• Work to be completed
The response must reproduce every record in full.

══ Provided information

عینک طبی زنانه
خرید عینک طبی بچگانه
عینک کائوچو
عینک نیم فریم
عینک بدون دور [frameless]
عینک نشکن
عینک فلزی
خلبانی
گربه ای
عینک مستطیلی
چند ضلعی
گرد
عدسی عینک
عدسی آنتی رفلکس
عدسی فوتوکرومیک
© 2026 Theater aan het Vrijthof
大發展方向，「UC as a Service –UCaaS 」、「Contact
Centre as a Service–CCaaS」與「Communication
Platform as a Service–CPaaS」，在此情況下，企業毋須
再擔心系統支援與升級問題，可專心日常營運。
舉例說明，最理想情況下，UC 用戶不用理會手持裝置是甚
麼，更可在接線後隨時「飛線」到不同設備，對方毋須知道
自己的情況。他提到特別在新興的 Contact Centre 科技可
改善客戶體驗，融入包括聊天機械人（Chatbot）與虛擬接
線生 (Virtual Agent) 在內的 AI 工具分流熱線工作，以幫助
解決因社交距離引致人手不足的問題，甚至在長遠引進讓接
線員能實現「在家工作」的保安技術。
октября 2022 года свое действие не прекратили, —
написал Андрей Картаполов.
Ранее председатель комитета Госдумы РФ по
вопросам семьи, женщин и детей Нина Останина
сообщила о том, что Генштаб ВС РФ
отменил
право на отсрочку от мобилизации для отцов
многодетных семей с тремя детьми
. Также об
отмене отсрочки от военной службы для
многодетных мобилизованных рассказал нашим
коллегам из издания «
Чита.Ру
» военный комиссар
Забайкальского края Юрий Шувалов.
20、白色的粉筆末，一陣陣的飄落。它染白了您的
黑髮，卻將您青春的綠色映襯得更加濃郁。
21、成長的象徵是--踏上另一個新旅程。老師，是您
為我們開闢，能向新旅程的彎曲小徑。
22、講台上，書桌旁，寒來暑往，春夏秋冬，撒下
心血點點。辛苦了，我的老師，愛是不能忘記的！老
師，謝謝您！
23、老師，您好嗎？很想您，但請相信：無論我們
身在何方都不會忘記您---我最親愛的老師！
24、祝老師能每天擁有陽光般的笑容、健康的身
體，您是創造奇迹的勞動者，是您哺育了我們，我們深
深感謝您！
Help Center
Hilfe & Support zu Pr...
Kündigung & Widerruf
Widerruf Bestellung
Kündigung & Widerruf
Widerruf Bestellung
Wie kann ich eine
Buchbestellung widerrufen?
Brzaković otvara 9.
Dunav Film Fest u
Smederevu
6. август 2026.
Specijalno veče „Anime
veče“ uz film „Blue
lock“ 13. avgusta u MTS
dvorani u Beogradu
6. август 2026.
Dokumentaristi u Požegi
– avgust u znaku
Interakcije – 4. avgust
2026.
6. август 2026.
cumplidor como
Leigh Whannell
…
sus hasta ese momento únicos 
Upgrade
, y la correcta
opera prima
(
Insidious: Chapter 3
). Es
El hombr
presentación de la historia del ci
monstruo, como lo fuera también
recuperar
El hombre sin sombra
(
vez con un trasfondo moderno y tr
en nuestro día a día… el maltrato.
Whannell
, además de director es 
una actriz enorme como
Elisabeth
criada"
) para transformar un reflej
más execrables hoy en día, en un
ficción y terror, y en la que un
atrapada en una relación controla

════

• Result for this exercise
عینک طبی زنانه
خرید عینک طبی بچگانه
عینک کائوچو
عینک نیم فریم
عینک بدون دور [frameless]
عینک نشکن
عینک فلزی
خلبانی
گربه ای
عینک مستطیلی
چند ضلعی
گرد
عدسی عینک
عدسی آنتی رفلکس
عدسی فوتوکرومیک
© 2026 Theater aan het Vrijthof
大發展方向，「UC as a Service –UCaaS 」、「Contact
Centre as a Service–CCaaS」與「Communication
Platform as a Service–CPaaS」，在此情況下，企業毋須
再擔心系統支援與升級問題，可專心日常營運。
舉例說明，最理想情況下，UC 用戶不用理會手持裝置是甚
麼，更可在接線後隨時「飛線」到不同設備，對方毋須知道
自己的情況。他提到特別在新興的 Contact Centre 科技可
改善客戶體驗，融入包括聊天機械人（Chatbot）與虛擬接
線生 (Virtual Agent) 在內的 AI 工具分流熱線工作，以幫助
解決因社交距離引致人手不足的問題，甚至在長遠引進讓接
線員能實現「在家工作」的保安技術。
октября 2022 года свое действие не прекратили, —
написал Андрей Картаполов.
Ранее председатель комитета Госдумы РФ по
вопросам семьи, женщин и детей Нина Останина
сообщила о том, что Генштаб ВС РФ
отменил
право на отсрочку от мобилизации для отцов
многодетных семей с тремя детьми
. Также об
отмене отсрочки от военной службы для
многодетных мобилизованных рассказал нашим
коллегам из издания «
Чита.Ру
» военный комиссар
Забайкальского края Юрий Шувалов.
20、白色的粉筆末，一陣陣的飄落。它染白了您的
黑髮，卻將您青春的綠色映襯得更加濃郁。
21、成長的象徵是--踏上另一個新旅程。老師，是您
為我們開闢，能向新旅程的彎曲小徑。
22、講台上，書桌旁，寒來暑往，春夏秋冬，撒下
心血點點。辛苦了，我的老師，愛是不能忘記的！老
師，謝謝您！
23、老師，您好嗎？很想您，但請相信：無論我們
身在何方都不會忘記您---我最親愛的老師！
24、祝老師能每天擁有陽光般的笑容、健康的身
體，您是創造奇迹的勞動者，是您哺育了我們，我們深
深感謝您！
Help Center
Hilfe & Support zu Pr...
Kündigung & Widerruf
Widerruf Bestellung
Kündigung & Widerruf
Widerruf Bestellung
Wie kann ich eine
Buchbestellung widerrufen?
Brzaković otvara 9.
Dunav Film Fest u
Smederevu
6. август 2026.
Specijalno veče „Anime
veče“ uz film „Blue
lock“ 13. avgusta u MTS
dvorani u Beogradu
6. август 2026.
Dokumentaristi u Požegi
– avgust u znaku
Interakcije – 4. avgust
2026.
6. август 2026.
cumplidor como
Leigh Whannell
…
sus hasta ese momento únicos 
Upgrade
, y la correcta
opera prima
(
Insidious: Chapter 3
). Es
El hombr
presentación de la historia del ci
monstruo, como lo fuera también
recuperar
El hombre sin sombra
(
vez con un trasfondo moderno y tr
en nuestro día a día… el maltrato.
Whannell
, además de director es 
una actriz enorme como
Elisabeth
criada"
) para transformar un reflej
más execrables hoy en día, en un
ficción y terror, y en la que un
atrapada en una relación controla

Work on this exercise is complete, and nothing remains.